Tips for Avoiding Surprise Bills
While the No Surprises Act provides significant protection, you can take additional steps to minimize the risk of unexpected out-of-network charges.
- Verify every provider before any procedure. Do not assume everyone involved in your care is in-network. Ask the facility to confirm the network status of all doctors, including the surgeon, anesthesiologist, radiologist, and any consulting specialists.
- Request in-network labs. Ask your doctor to send all lab work and diagnostic tests to in-network facilities. You have the right to ask where your samples will be sent.
- Get prior authorization when required. Some plans require prior authorization for certain procedures. If you skip this step, the plan may deny the claim even if the provider is in-network.
- Know your rights under the No Surprises Act. If you receive a surprise bill from an out-of-network provider at an in-network facility or for emergency care, you have the right to dispute it. Contact your insurance company and file a complaint if needed.

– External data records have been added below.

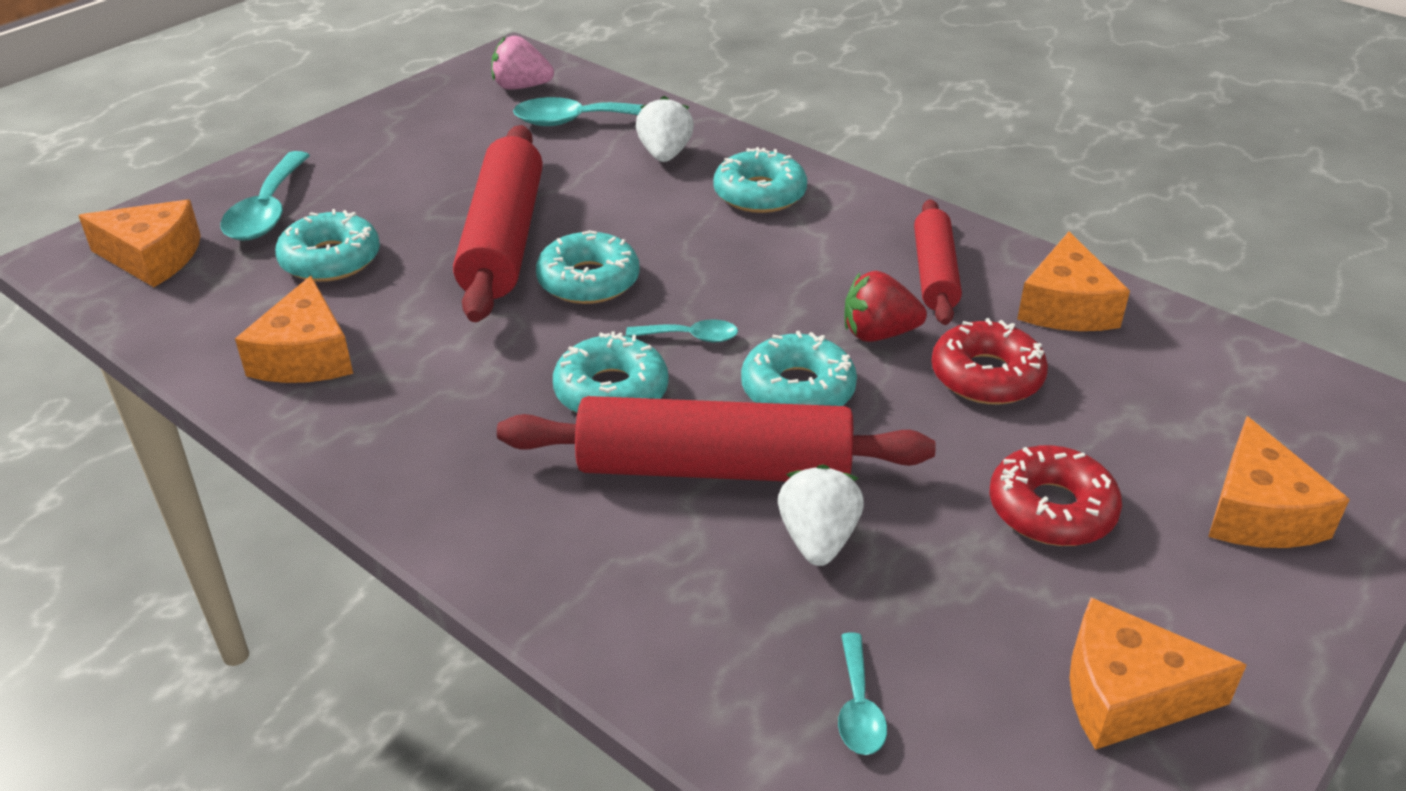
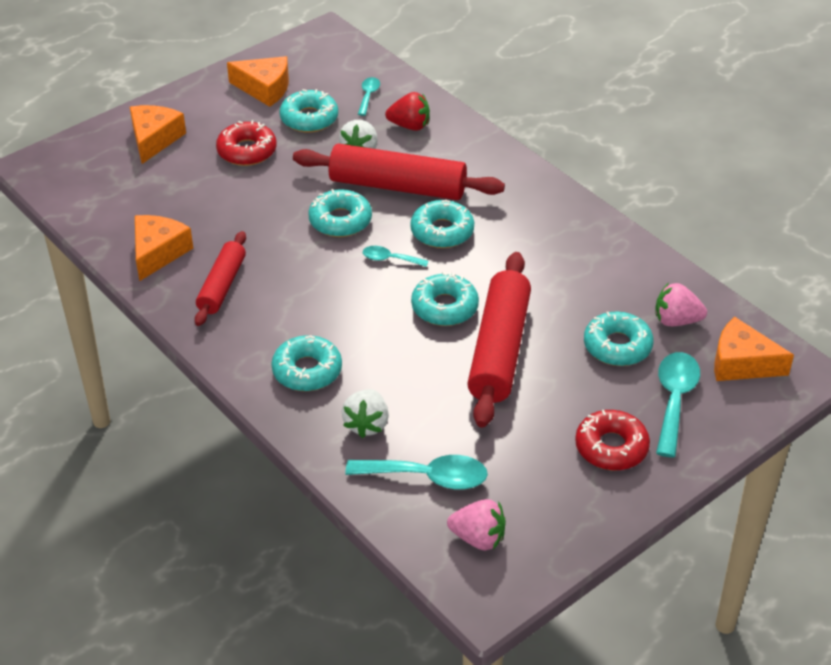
camera: 170 degrees left, 5 degrees up
orange cheese [235,276,353,383] -> none
red strawberry [844,271,927,342] -> red strawberry moved to [385,92,430,131]
red donut [931,318,1048,405] -> red donut moved to [575,410,650,470]
none -> turquoise donut [279,89,338,133]
none -> pink strawberry [655,283,707,326]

- Review your explanation of benefits. After every medical visit, review the explanation of benefits from your insurance company. It shows what was billed, what the plan paid, and what you owe. If something looks wrong, contact your insurer promptly.
The Narrowing Networks Trend
A growing trend in health insurance is the use of narrow networks, particularly on the ACA marketplace. Narrow network plans include fewer doctors and hospitals than traditional broad-network plans. Insurance companies use narrow networks to negotiate lower rates, which translates to lower premiums for consumers.

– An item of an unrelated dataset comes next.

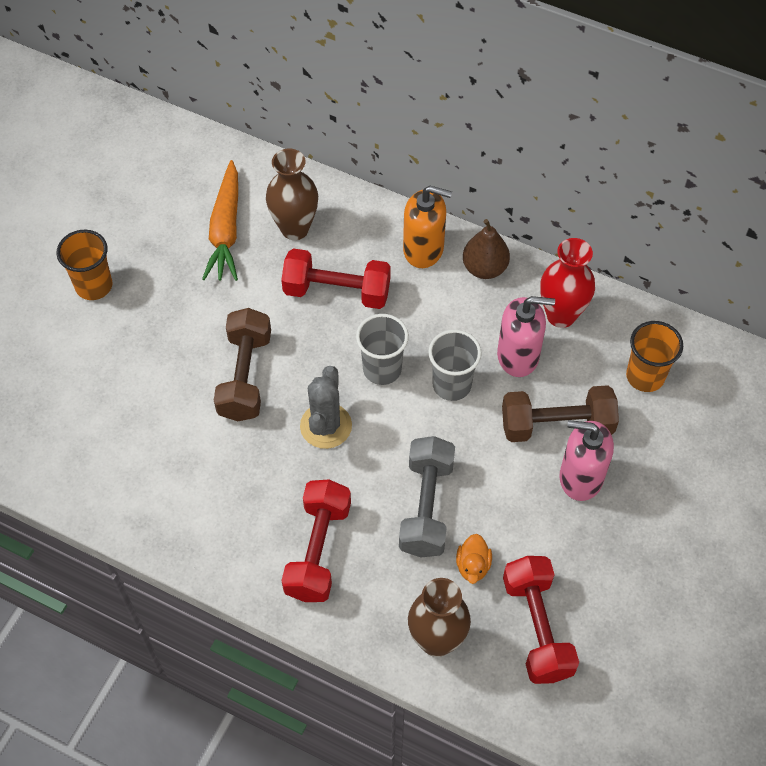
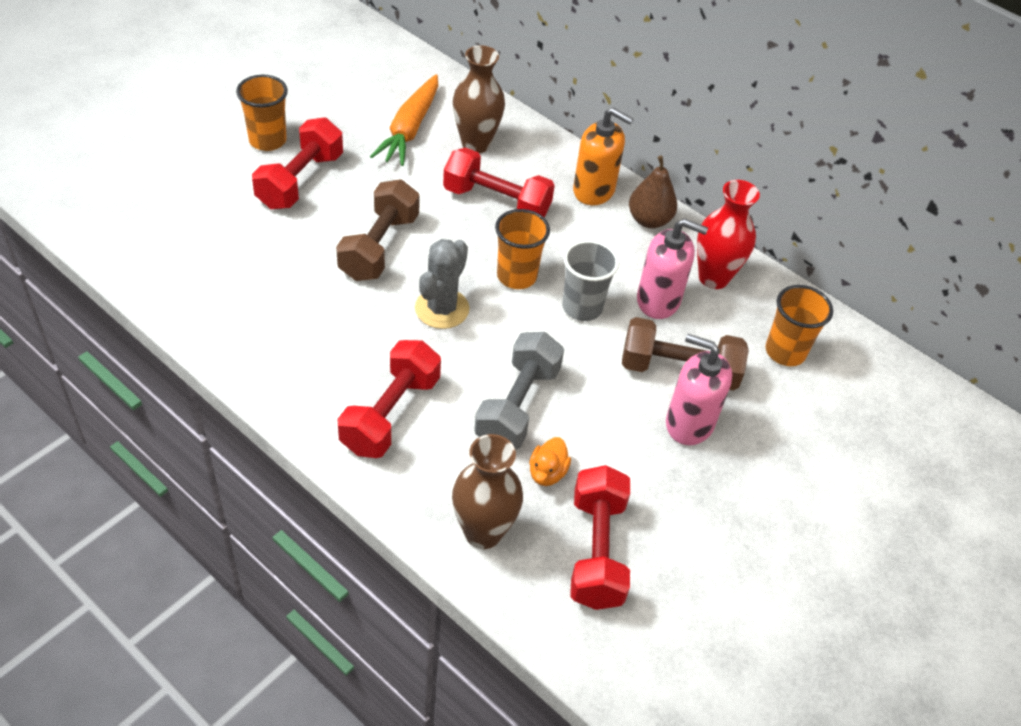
camera: 10 degrees right, 10 degrees down
grey cup [356,314,409,385] -> orange cup [495,209,550,289]
none -> red dumbbell [252,117,343,209]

Narrow networks can save you money on premiums, but they come with trade-offs. Your choice of doctors and hospitals is more limited. You may need to travel farther for care. And if you need a specialist, there may be fewer options. Some narrow network plans exclude major hospital systems in an area, which can be a problem if you need specialized care.
Before choosing a narrow network plan, check whether your current doctors, preferred hospital, and any specialists you regularly see are included. A lower premium does not save you money if you have to go out of network for the care you need.

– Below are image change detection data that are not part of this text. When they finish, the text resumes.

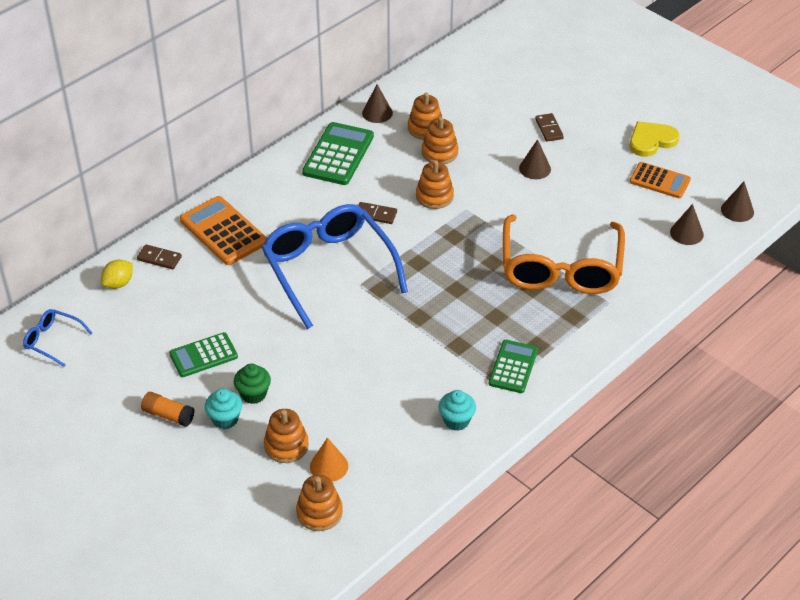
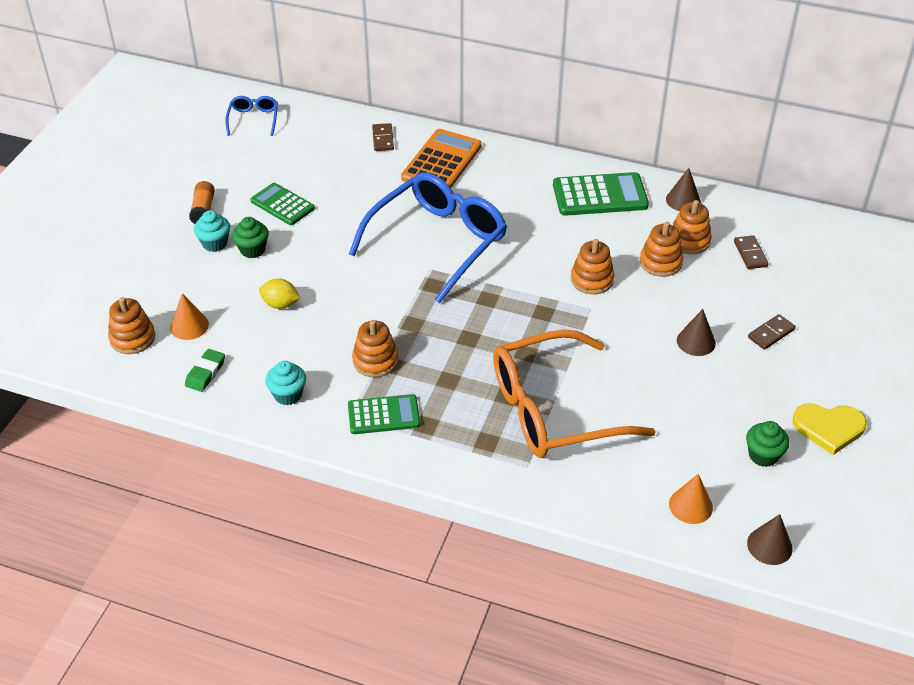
camera: 65 degrees right, 0 degrees up
yellow lemon [101,260,133,289] -> yellow lemon moved to [259,279,300,309]
orange stacking toy [264,409,309,463] -> orange stacking toy moved to [352,320,399,377]
brown domino [358,202,397,224] -> brown domino moved to [734,235,768,269]
yellow heart [630,121,680,157] -> yellow heart turned 150 degrees clockwise [792,403,867,455]
orange calculator [630,162,691,198] -> green cupcake [746,421,789,467]
brown cone [670,204,704,245] -> orange cone [669,474,713,524]
none -> green eraser [185,349,225,392]

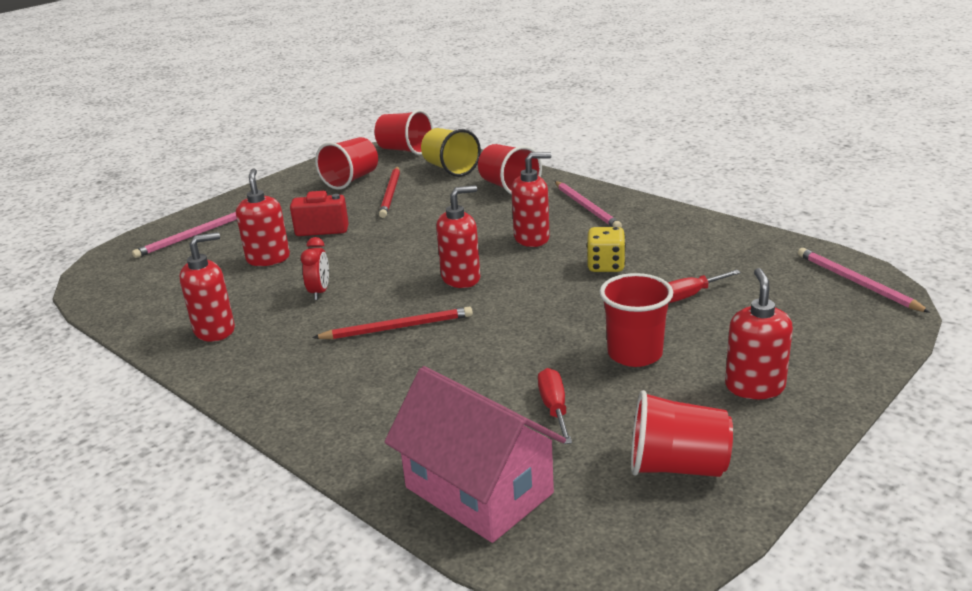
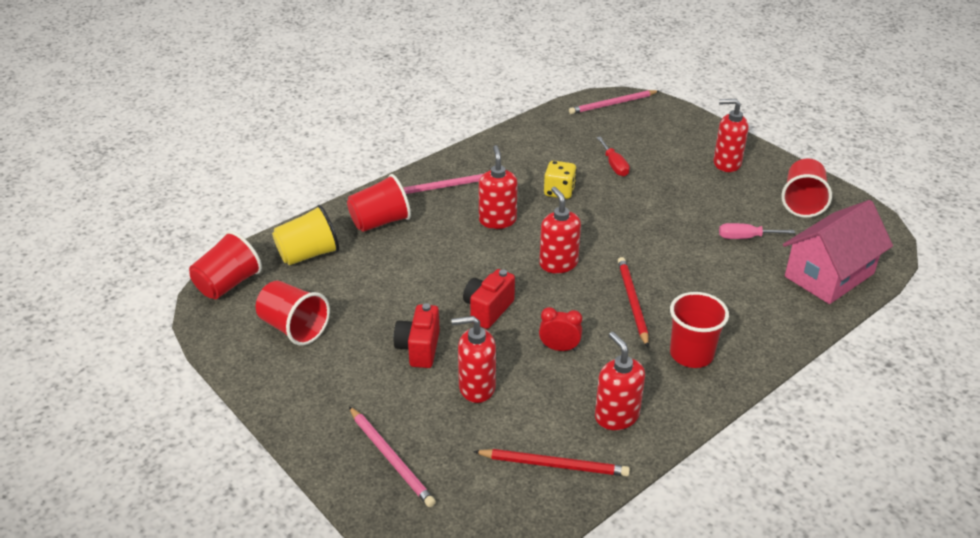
camera: 85 degrees left, 10 degrees up
red pencil [379,167,400,218] -> red pencil moved to [473,449,630,476]
red screwdriver [538,368,572,444] -> pink screwdriver [719,223,795,239]
red cup [600,273,673,367] -> red cup moved to [670,292,729,368]
none -> red camera [463,269,515,329]

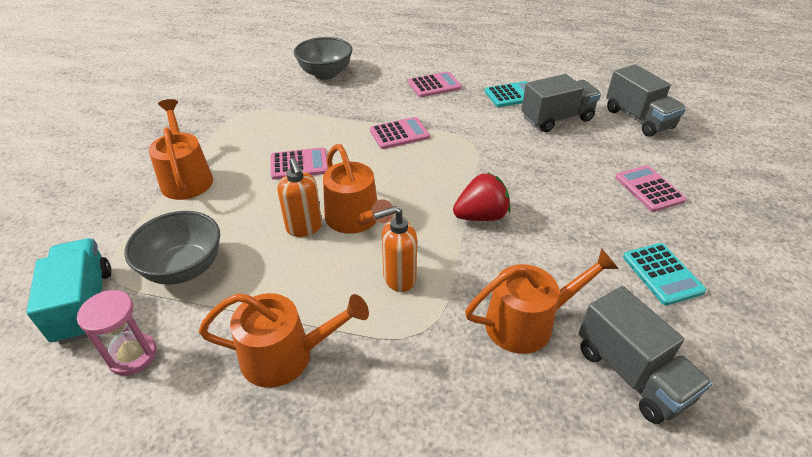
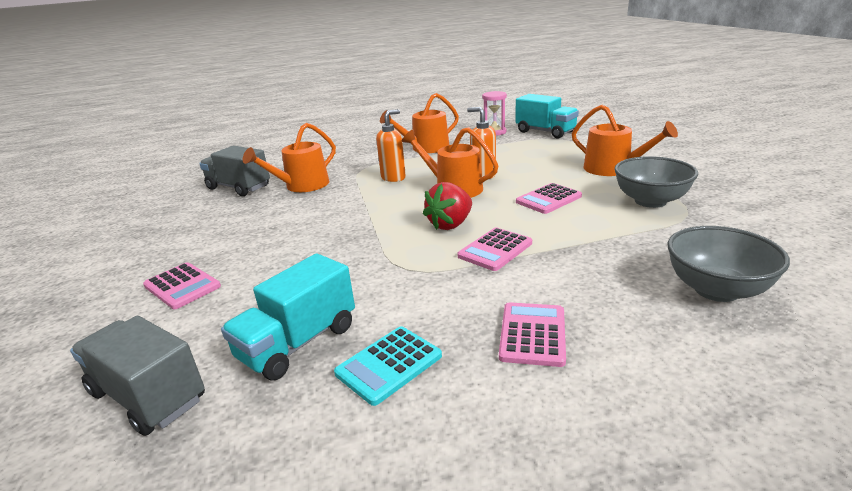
camera: 155 degrees right, 15 degrees down
grey bowl [124,211,220,285] -> grey bowl moved to [614,156,698,208]
pink calculator [408,72,462,97] -> pink calculator turned 150 degrees clockwise [499,302,566,367]
red strawberry [453,173,511,221] -> red strawberry moved to [423,182,472,230]
grey truck [521,74,601,132] -> turquoise truck [221,253,355,380]
turquoise calculator [623,243,706,306] -> none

When Going Out of Network May Make Sense
While staying in-network is usually the financially smart choice, there are situations where going out of network may be worth the extra cost.
- You need a specialist who is not available in-network, such as a rare condition expert or a top surgeon for a complex procedure.
- You have a PPO plan and the out-of-network provider offers a significantly better outcome or experience for your situation.
- You are willing to pay the extra cost for a provider you trust and have a relationship with.
In these cases, ask the out-of-network provider for an estimate of their charges. Compare that with what your plan will reimburse. Understanding the total cost before you proceed helps you make an informed decision.
The Bottom Line
Understanding the difference between in-network and out-of-network care is one of the most important things you can do to manage your health care costs. In-network providers offer negotiated rates, lower cost-sharing, no balance billing, and protection from your out-of-pocket maximum. Out-of-network providers can cost you significantly more through higher deductibles, higher coinsurance, and balance billing.
The No Surprises Act provides meaningful protection against surprise out-of-network bills in emergency and involuntary situations. But the best protection is still proactive: check the network status of every provider before every visit, confirm that labs and specialists are in-network, and choose a plan type that matches your need for provider flexibility. Staying informed and staying in-network is the most reliable way to keep your health care costs under control.